TDS deduction on prizes paid in kind and on offering holiday trips ?

How the TDS deducted on prizes paid in kind ? and how the TDS is deducted in the form of giving holiday trips as prizes ?

Under Section 194B of the Income Tax Act 1961, 30 per cent tax is deducted on any prize money in excess of Rs 10,000 and other winnings from games, lotteries etc. This is deducted at source (TDS). A Three per cent education cess is payable on the tax amount.

While filing your income tax return you must include prize money under ‘income from other sources’ and, you must submit the TDS certificate as proof that you have paid all the tax due against the prize money.

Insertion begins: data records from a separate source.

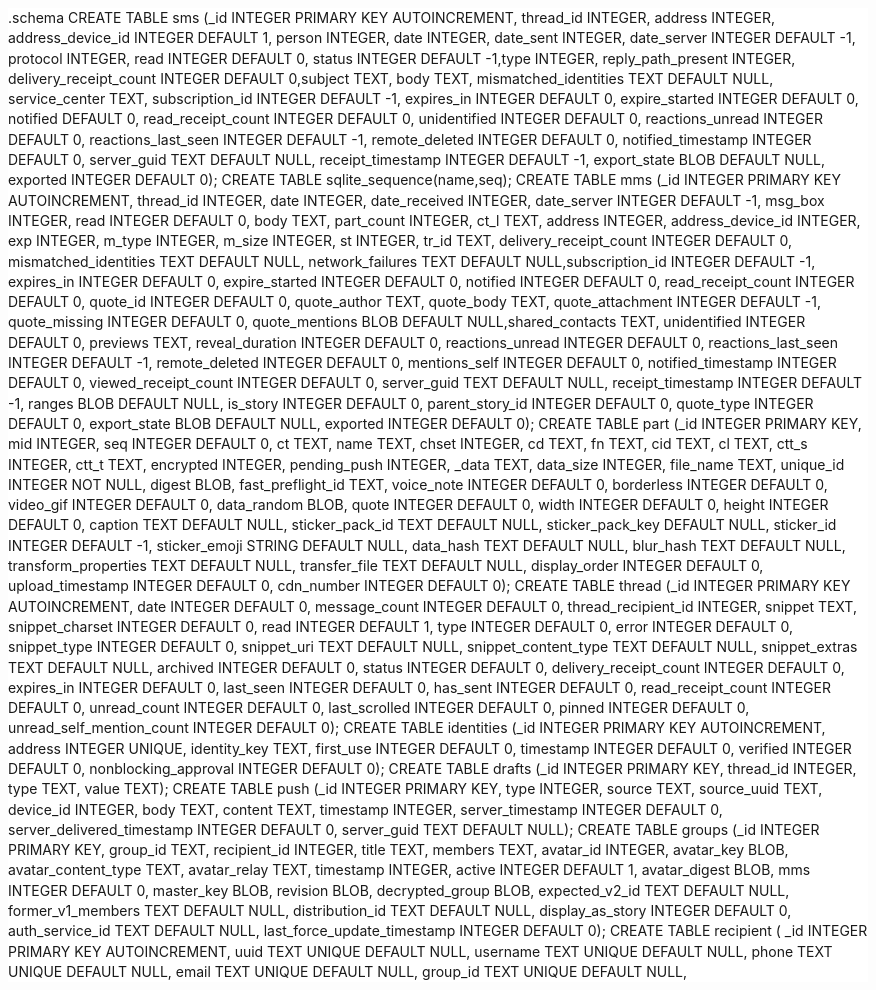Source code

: .schema
CREATE TABLE sms (_id INTEGER PRIMARY KEY AUTOINCREMENT, thread_id INTEGER, address INTEGER, address_device_id INTEGER DEFAULT 1, person INTEGER, date INTEGER, date_sent INTEGER, date_server INTEGER DEFAULT -1, protocol INTEGER, read INTEGER DEFAULT 0, status INTEGER DEFAULT -1,type INTEGER, reply_path_present INTEGER, delivery_receipt_count INTEGER DEFAULT 0,subject TEXT, body TEXT, mismatched_identities TEXT DEFAULT NULL, service_center TEXT, subscription_id INTEGER DEFAULT -1, expires_in INTEGER DEFAULT 0, expire_started INTEGER DEFAULT 0, notified DEFAULT 0, read_receipt_count INTEGER DEFAULT 0, unidentified INTEGER DEFAULT 0, reactions_unread INTEGER DEFAULT 0, reactions_last_seen INTEGER DEFAULT -1, remote_deleted INTEGER DEFAULT 0, notified_timestamp INTEGER DEFAULT 0, server_guid TEXT DEFAULT NULL, receipt_timestamp INTEGER DEFAULT -1, export_state BLOB DEFAULT NULL, exported INTEGER DEFAULT 0);
CREATE TABLE sqlite_sequence(name,seq);
CREATE TABLE mms (_id INTEGER PRIMARY KEY AUTOINCREMENT, thread_id INTEGER, date INTEGER, date_received INTEGER, date_server INTEGER DEFAULT -1, msg_box INTEGER, read INTEGER DEFAULT 0, body TEXT, part_count INTEGER, ct_l TEXT, address INTEGER, address_device_id INTEGER, exp INTEGER, m_type INTEGER, m_size INTEGER, st INTEGER, tr_id TEXT, delivery_receipt_count INTEGER DEFAULT 0, mismatched_identities TEXT DEFAULT NULL, network_failures TEXT DEFAULT NULL,subscription_id INTEGER DEFAULT -1, expires_in INTEGER DEFAULT 0, expire_started INTEGER DEFAULT 0, notified INTEGER DEFAULT 0, read_receipt_count INTEGER DEFAULT 0, quote_id INTEGER DEFAULT 0, quote_author TEXT, quote_body TEXT, quote_attachment INTEGER DEFAULT -1, quote_missing INTEGER DEFAULT 0, quote_mentions BLOB DEFAULT NULL,shared_contacts TEXT, unidentified INTEGER DEFAULT 0, previews TEXT, reveal_duration INTEGER DEFAULT 0, reactions_unread INTEGER DEFAULT 0, reactions_last_seen INTEGER DEFAULT -1, remote_deleted INTEGER DEFAULT 0, mentions_self INTEGER DEFAULT 0, notified_timestamp INTEGER DEFAULT 0, viewed_receipt_count INTEGER DEFAULT 0, server_guid TEXT DEFAULT NULL, receipt_timestamp INTEGER DEFAULT -1, ranges BLOB DEFAULT NULL, is_story INTEGER DEFAULT 0, parent_story_id INTEGER DEFAULT 0, quote_type INTEGER DEFAULT 0, export_state BLOB DEFAULT NULL, exported INTEGER DEFAULT 0);
CREATE TABLE part (_id INTEGER PRIMARY KEY, mid INTEGER, seq INTEGER DEFAULT 0, ct TEXT, name TEXT, chset INTEGER, cd TEXT, fn TEXT, cid TEXT, cl TEXT, ctt_s INTEGER, ctt_t TEXT, encrypted INTEGER, pending_push INTEGER, _data TEXT, data_size INTEGER, file_name TEXT, unique_id INTEGER NOT NULL, digest BLOB, fast_preflight_id TEXT, voice_note INTEGER DEFAULT 0, borderless INTEGER DEFAULT 0, video_gif INTEGER DEFAULT 0, data_random BLOB, quote INTEGER DEFAULT 0, width INTEGER DEFAULT 0, height INTEGER DEFAULT 0, caption TEXT DEFAULT NULL, sticker_pack_id TEXT DEFAULT NULL, sticker_pack_key DEFAULT NULL, sticker_id INTEGER DEFAULT -1, sticker_emoji STRING DEFAULT NULL, data_hash TEXT DEFAULT NULL, blur_hash TEXT DEFAULT NULL, transform_properties TEXT DEFAULT NULL, transfer_file TEXT DEFAULT NULL, display_order INTEGER DEFAULT 0, upload_timestamp INTEGER DEFAULT 0, cdn_number INTEGER DEFAULT 0);
CREATE TABLE thread (_id INTEGER PRIMARY KEY AUTOINCREMENT, date INTEGER DEFAULT 0, message_count INTEGER DEFAULT 0, thread_recipient_id INTEGER, snippet TEXT, snippet_charset INTEGER DEFAULT 0, read INTEGER DEFAULT 1, type INTEGER DEFAULT 0, error INTEGER DEFAULT 0, snippet_type INTEGER DEFAULT 0, snippet_uri TEXT DEFAULT NULL, snippet_content_type TEXT DEFAULT NULL, snippet_extras TEXT DEFAULT NULL, archived INTEGER DEFAULT 0, status INTEGER DEFAULT 0, delivery_receipt_count INTEGER DEFAULT 0, expires_in INTEGER DEFAULT 0, last_seen INTEGER DEFAULT 0, has_sent INTEGER DEFAULT 0, read_receipt_count INTEGER DEFAULT 0, unread_count INTEGER DEFAULT 0, last_scrolled INTEGER DEFAULT 0, pinned INTEGER DEFAULT 0, unread_self_mention_count INTEGER DEFAULT 0);
CREATE TABLE identities (_id INTEGER PRIMARY KEY AUTOINCREMENT, address INTEGER UNIQUE, identity_key TEXT, first_use INTEGER DEFAULT 0, timestamp INTEGER DEFAULT 0, verified INTEGER DEFAULT 0, nonblocking_approval INTEGER DEFAULT 0);
CREATE TABLE drafts (_id INTEGER PRIMARY KEY, thread_id INTEGER, type TEXT, value TEXT);
CREATE TABLE push (_id INTEGER PRIMARY KEY, type INTEGER, source TEXT, source_uuid TEXT, device_id INTEGER, body TEXT, content TEXT, timestamp INTEGER, server_timestamp INTEGER DEFAULT 0, server_delivered_timestamp INTEGER DEFAULT 0, server_guid TEXT DEFAULT NULL);
CREATE TABLE groups (_id INTEGER PRIMARY KEY, group_id TEXT, recipient_id INTEGER, title TEXT, members TEXT, avatar_id INTEGER, avatar_key BLOB, avatar_content_type TEXT, avatar_relay TEXT, timestamp INTEGER, active INTEGER DEFAULT 1, avatar_digest BLOB, mms INTEGER DEFAULT 0, master_key BLOB, revision BLOB, decrypted_group BLOB, expected_v2_id TEXT DEFAULT NULL, former_v1_members TEXT DEFAULT NULL, distribution_id TEXT DEFAULT NULL, display_as_story INTEGER DEFAULT 0, auth_service_id TEXT DEFAULT NULL, last_force_update_timestamp INTEGER DEFAULT 0);
CREATE TABLE recipient (
  _id INTEGER PRIMARY KEY AUTOINCREMENT,
  uuid TEXT UNIQUE DEFAULT NULL,
  username TEXT UNIQUE DEFAULT NULL,
  phone TEXT UNIQUE DEFAULT NULL,
  email TEXT UNIQUE DEFAULT NULL,
  group_id TEXT UNIQUE DEFAULT NULL,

Number of game shows or talent shows or prize organizers or institutions opt for a combination of cash and kind. The tax liability on cash prizes can be arrived at by a simple calculation, but this is not the case with prizes in kind. Although the applicable tax rate is the same, that is, 30 per cent, it poses a challenge on two fronts — who bears the tax liability and what is the valuation of the prize? “If the prizes awarded are in kind, the prize distributor will, before releasing the prize, ensure that tax has been paid in respect of the winnings. It will either recover it from the winner or bear the tax liability itself and deposit TDS.

But if prizes are partly in cash and partly in kind, tax is deducted on the total value of the cash and kind from the cash. And, if the cash is insufficient to meet the TDS liability, either the winner or the prize distributor pays the deficit. This will depend entirely on the  terms and conditions of prize scheme. Say, you win a car with a market value of Rs 7 lakh and the conditions require you to bear the tax liability. You will have to cough up Rs 2.1 lakh tax, and Rs 6,300 education cess. Then there are registration charges, road tax, octroi and insurance, which must be borne by the winner.

Guidelines for valuing prizes, including holidays, insurance products and even contracts awarded by channels to winners, are unclear. The valuation will be largely circumstantial. For instance, to value a holiday, you may have to consider how much it costs an unrelated third party.